■ **Given passage**:
###

Home > Reviews > 1492: CONQUEST OF PARADISE – Vangelis



Original Review by Jonathan Broxton

The year 1992 marked the 500th anniversary of the voyage of explorer Christopher Columbus, who set sail across the Atlantic Ocean from Spain, and on October 7th 1492 became the ‘first European’ to ‘discover’ the Americas – the historical veracity of this statement remains in question, though, despite the prevailing narrative. Several projects were commissioned in Hollywood to mark the event, with director Ridley Scott’s film 1492: Conquest of Paradise being the most high profile, although it was beaten into theaters by the competing project Christopher Columbus: The Discovery by several months. This may actually have ultimately harmed the viability of Scott’s project, as it grossed just $7 million at the US box office, and is now generally considered to be one of the biggest flops of Scott’s career. The film does have an excellent cast (Gérard Depardieu, Armand Assante, Sigourney Weaver, Michael Wincott, Fernando Rey, Tcheky Karyo, Frank Langella), and boasts grand and handsome production values, but ironically it is best remembered today for its score.

###

■ **Task details**:
Reproduce the 1492: Conquest of Paradise review above word for word.

■ **Transcribed page text**:
###

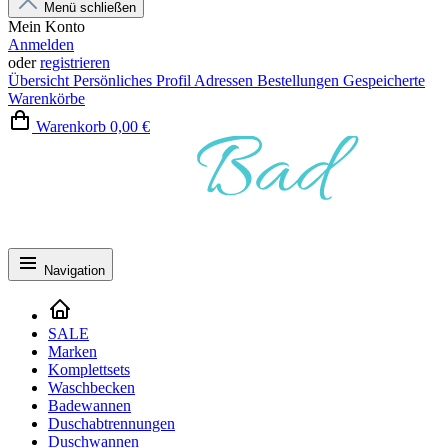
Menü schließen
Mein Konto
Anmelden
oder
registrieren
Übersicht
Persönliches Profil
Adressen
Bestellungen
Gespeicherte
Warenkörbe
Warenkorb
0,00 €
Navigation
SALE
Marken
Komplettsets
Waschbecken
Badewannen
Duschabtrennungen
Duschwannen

###

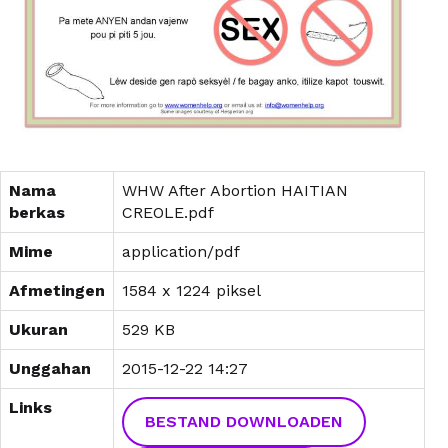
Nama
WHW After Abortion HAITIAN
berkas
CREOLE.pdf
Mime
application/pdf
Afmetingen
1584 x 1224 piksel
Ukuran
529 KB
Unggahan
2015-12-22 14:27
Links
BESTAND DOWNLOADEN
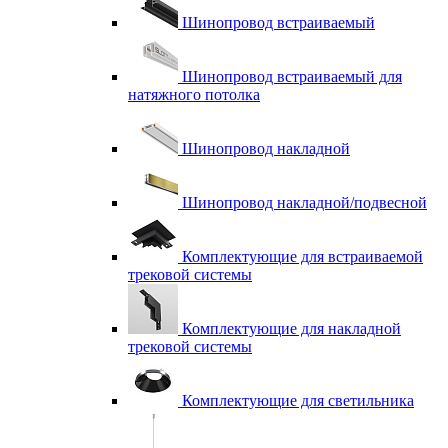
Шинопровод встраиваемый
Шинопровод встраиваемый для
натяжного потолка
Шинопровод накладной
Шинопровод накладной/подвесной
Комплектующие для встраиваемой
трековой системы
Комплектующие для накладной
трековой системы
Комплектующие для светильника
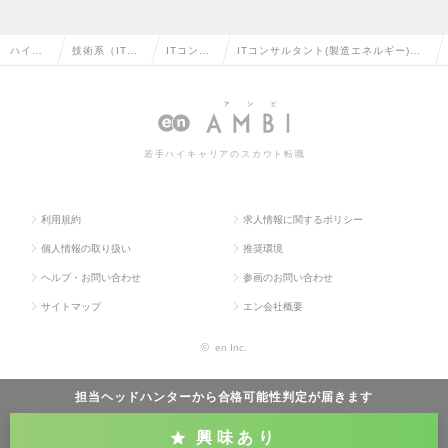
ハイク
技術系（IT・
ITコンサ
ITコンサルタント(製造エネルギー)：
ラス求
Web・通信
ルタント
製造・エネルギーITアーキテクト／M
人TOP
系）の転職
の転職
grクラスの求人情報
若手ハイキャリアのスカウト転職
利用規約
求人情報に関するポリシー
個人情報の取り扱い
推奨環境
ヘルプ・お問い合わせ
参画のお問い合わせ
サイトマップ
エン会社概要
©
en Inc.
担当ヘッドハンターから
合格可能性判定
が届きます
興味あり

###

■ **Finished task**:
Home > Reviews > 1492: CONQUEST OF PARADISE – Vangelis



Original Review by Jonathan Broxton

The year 1992 marked the 500th anniversary of the voyage of explorer Christopher Columbus, who set sail across the Atlantic Ocean from Spain, and on October 7th 1492 became the ‘first European’ to ‘discover’ the Americas – the historical veracity of this statement remains in question, though, despite the prevailing narrative. Several projects were commissioned in Hollywood to mark the event, with director Ridley Scott’s film 1492: Conquest of Paradise being the most high profile, although it was beaten into theaters by the competing project Christopher Columbus: The Discovery by several months. This may actually have ultimately harmed the viability of Scott’s project, as it grossed just $7 million at the US box office, and is now generally considered to be one of the biggest flops of Scott’s career. The film does have an excellent cast (Gérard Depardieu, Armand Assante, Sigourney Weaver, Michael Wincott, Fernando Rey, Tcheky Karyo, Frank Langella), and boasts grand and handsome production values, but ironically it is best remembered today for its score.